3年前に、東京六大学でベストナインを取った桐生祥汰くんも、都立高校(都立西)から現役で東京大学に受かって野球を続けた選手です。都立高校でも本人の努力次第で、大学まで野球を続けて活躍することもできます」
これからは地元に貢献するチームを作る
輩出したプロ野球選手の名前が掲げられている
チームとしての実績だけで無く、プロ野球選手の輩出の実績においても大きな足跡を残す武蔵府中シニアだが、そんな中で小泉監督は、近年はチームの方針も変えていることを明かす。
これまでは埼玉や千葉などの遠方からも選手が集い、一学年で50~60名の選手が在籍していたが、現在では一学年40名程度で地元の選手でチームを構成していくことにしたのだ。
「ある程度、優勝や日本一も経験させてもらえたので、これからは地域に貢献していくチーム作ろうと思い地元の選手中心に切り替えました。やはり地元愛がないと、大人になった時に帰る場所がなくて寂しいかなと思います。
地元で育った選手たちが戻ってこれる場所を提供すれば、若い指導者も増えて、またその選手たちに子供が出来た時に、ここで野球をやらせようと思ってくれるかもしれません」
取材に訪れた際にも、大学野球で活躍するOBがグランドに足を運び、ピッチングを披露する姿が見られ、選手たちは真剣な眼差しでその様子を見つめていた。
また、親子二代で武蔵府中シニアでプレーする選手、保護者も実際に在籍しており、親子揃っての成長に小泉監督は目を細める。

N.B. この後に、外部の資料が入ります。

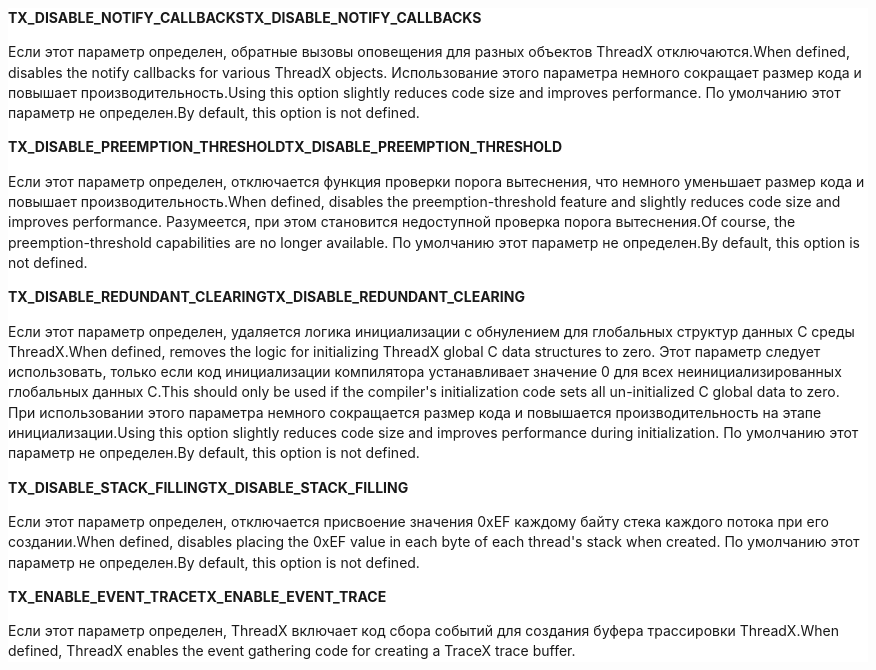 <span data-ttu-id="83a3d-201">**TX_DISABLE_NOTIFY_CALLBACKS**</span><span class="sxs-lookup"><span data-stu-id="83a3d-201">**TX_DISABLE_NOTIFY_CALLBACKS**</span></span>

<span data-ttu-id="83a3d-202">Если этот параметр определен, обратные вызовы оповещения для разных объектов ThreadX отключаются.</span><span class="sxs-lookup"><span data-stu-id="83a3d-202">When defined, disables the notify callbacks for various ThreadX objects.</span></span> <span data-ttu-id="83a3d-203">Использование этого параметра немного сокращает размер кода и повышает производительность.</span><span class="sxs-lookup"><span data-stu-id="83a3d-203">Using this option slightly reduces code size and improves performance.</span></span> <span data-ttu-id="83a3d-204">По умолчанию этот параметр не определен.</span><span class="sxs-lookup"><span data-stu-id="83a3d-204">By default, this option is not defined.</span></span>

<span data-ttu-id="83a3d-205">**TX_DISABLE_PREEMPTION_THRESHOLD**</span><span class="sxs-lookup"><span data-stu-id="83a3d-205">**TX_DISABLE_PREEMPTION_THRESHOLD**</span></span>

<span data-ttu-id="83a3d-206">Если этот параметр определен, отключается функция проверки порога вытеснения, что немного уменьшает размер кода и повышает производительность.</span><span class="sxs-lookup"><span data-stu-id="83a3d-206">When defined, disables the preemption-threshold feature and slightly reduces code size and improves performance.</span></span> <span data-ttu-id="83a3d-207">Разумеется, при этом становится недоступной проверка порога вытеснения.</span><span class="sxs-lookup"><span data-stu-id="83a3d-207">Of course, the preemption-threshold capabilities are no longer available.</span></span> <span data-ttu-id="83a3d-208">По умолчанию этот параметр не определен.</span><span class="sxs-lookup"><span data-stu-id="83a3d-208">By default, this option is not defined.</span></span>

<span data-ttu-id="83a3d-209">**TX_DISABLE_REDUNDANT_CLEARING**</span><span class="sxs-lookup"><span data-stu-id="83a3d-209">**TX_DISABLE_REDUNDANT_CLEARING**</span></span>

<span data-ttu-id="83a3d-210">Если этот параметр определен, удаляется логика инициализации с обнулением для глобальных структур данных C среды ThreadX.</span><span class="sxs-lookup"><span data-stu-id="83a3d-210">When defined, removes the logic for initializing ThreadX global C data structures to zero.</span></span> <span data-ttu-id="83a3d-211">Этот параметр следует использовать, только если код инициализации компилятора устанавливает значение 0 для всех неинициализированных глобальных данных C.</span><span class="sxs-lookup"><span data-stu-id="83a3d-211">This should only be used if the compiler's initialization code sets all un-initialized C global data to zero.</span></span> <span data-ttu-id="83a3d-212">При использовании этого параметра немного сокращается размер кода и повышается производительность на этапе инициализации.</span><span class="sxs-lookup"><span data-stu-id="83a3d-212">Using this option slightly reduces code size and improves performance during initialization.</span></span> <span data-ttu-id="83a3d-213">По умолчанию этот параметр не определен.</span><span class="sxs-lookup"><span data-stu-id="83a3d-213">By default, this option is not defined.</span></span>

<span data-ttu-id="83a3d-214">**TX_DISABLE_STACK_FILLING**</span><span class="sxs-lookup"><span data-stu-id="83a3d-214">**TX_DISABLE_STACK_FILLING**</span></span>

<span data-ttu-id="83a3d-215">Если этот параметр определен, отключается присвоение значения 0xEF каждому байту стека каждого потока при его создании.</span><span class="sxs-lookup"><span data-stu-id="83a3d-215">When defined, disables placing the 0xEF value in each byte of each thread's stack when created.</span></span> <span data-ttu-id="83a3d-216">По умолчанию этот параметр не определен.</span><span class="sxs-lookup"><span data-stu-id="83a3d-216">By default, this option is not defined.</span></span>

<span data-ttu-id="83a3d-217">**TX_ENABLE_EVENT_TRACE**</span><span class="sxs-lookup"><span data-stu-id="83a3d-217">**TX_ENABLE_EVENT_TRACE**</span></span>

<span data-ttu-id="83a3d-218">Если этот параметр определен, ThreadX включает код сбора событий для создания буфера трассировки ThreadX.</span><span class="sxs-lookup"><span data-stu-id="83a3d-218">When defined, ThreadX enables the event gathering code for creating a TraceX trace buffer.</span></span>
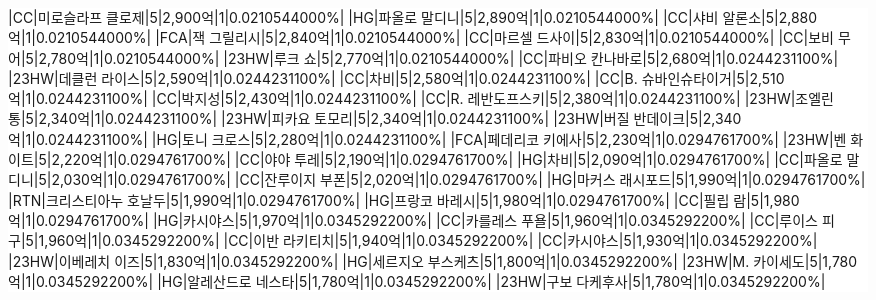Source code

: |CC|미로슬라프 클로제|5|2,900억|1|0.0210544000%|
|HG|파올로 말디니|5|2,890억|1|0.0210544000%|
|CC|샤비 알론소|5|2,880억|1|0.0210544000%|
|FCA|잭 그릴리시|5|2,840억|1|0.0210544000%|
|CC|마르셀 드사이|5|2,830억|1|0.0210544000%|
|CC|보비 무어|5|2,780억|1|0.0210544000%|
|23HW|루크 쇼|5|2,770억|1|0.0210544000%|
|CC|파비오 칸나바로|5|2,680억|1|0.0244231100%|
|23HW|데클런 라이스|5|2,590억|1|0.0244231100%|
|CC|차비|5|2,580억|1|0.0244231100%|
|CC|B. 슈바인슈타이거|5|2,510억|1|0.0244231100%|
|CC|박지성|5|2,430억|1|0.0244231100%|
|CC|R. 레반도프스키|5|2,380억|1|0.0244231100%|
|23HW|조엘린통|5|2,340억|1|0.0244231100%|
|23HW|피카요 토모리|5|2,340억|1|0.0244231100%|
|23HW|버질 반데이크|5|2,340억|1|0.0244231100%|
|HG|토니 크로스|5|2,280억|1|0.0244231100%|
|FCA|페데리코 키에사|5|2,230억|1|0.0294761700%|
|23HW|벤 화이트|5|2,220억|1|0.0294761700%|
|CC|야야 투레|5|2,190억|1|0.0294761700%|
|HG|차비|5|2,090억|1|0.0294761700%|
|CC|파올로 말디니|5|2,030억|1|0.0294761700%|
|CC|잔루이지 부폰|5|2,020억|1|0.0294761700%|
|HG|마커스 래시포드|5|1,990억|1|0.0294761700%|
|RTN|크리스티아누 호날두|5|1,990억|1|0.0294761700%|
|HG|프랑코 바레시|5|1,980억|1|0.0294761700%|
|CC|필립 람|5|1,980억|1|0.0294761700%|
|HG|카시야스|5|1,970억|1|0.0345292200%|
|CC|카를레스 푸욜|5|1,960억|1|0.0345292200%|
|CC|루이스 피구|5|1,960억|1|0.0345292200%|
|CC|이반 라키티치|5|1,940억|1|0.0345292200%|
|CC|카시야스|5|1,930억|1|0.0345292200%|
|23HW|이베레치 이즈|5|1,830억|1|0.0345292200%|
|HG|세르지오 부스케츠|5|1,800억|1|0.0345292200%|
|23HW|M. 카이세도|5|1,780억|1|0.0345292200%|
|HG|알레산드로 네스타|5|1,780억|1|0.0345292200%|
|23HW|구보 다케후사|5|1,780억|1|0.0345292200%|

「勝つばかりが野球ではありませんし、今は野球をやる環境も減りつつあります。そういった時代が来ているので、とにかく今は地元に貢献して、子どもたちが戻ってきてくれるチームにしていきたいと思っています。それがここ最近のコンセプトですね」
野球界への貢献だけで無く、地域への貢献も目指していく武蔵府中シニア。これからも府中の地で、名実共に足跡を残し続けるだろう。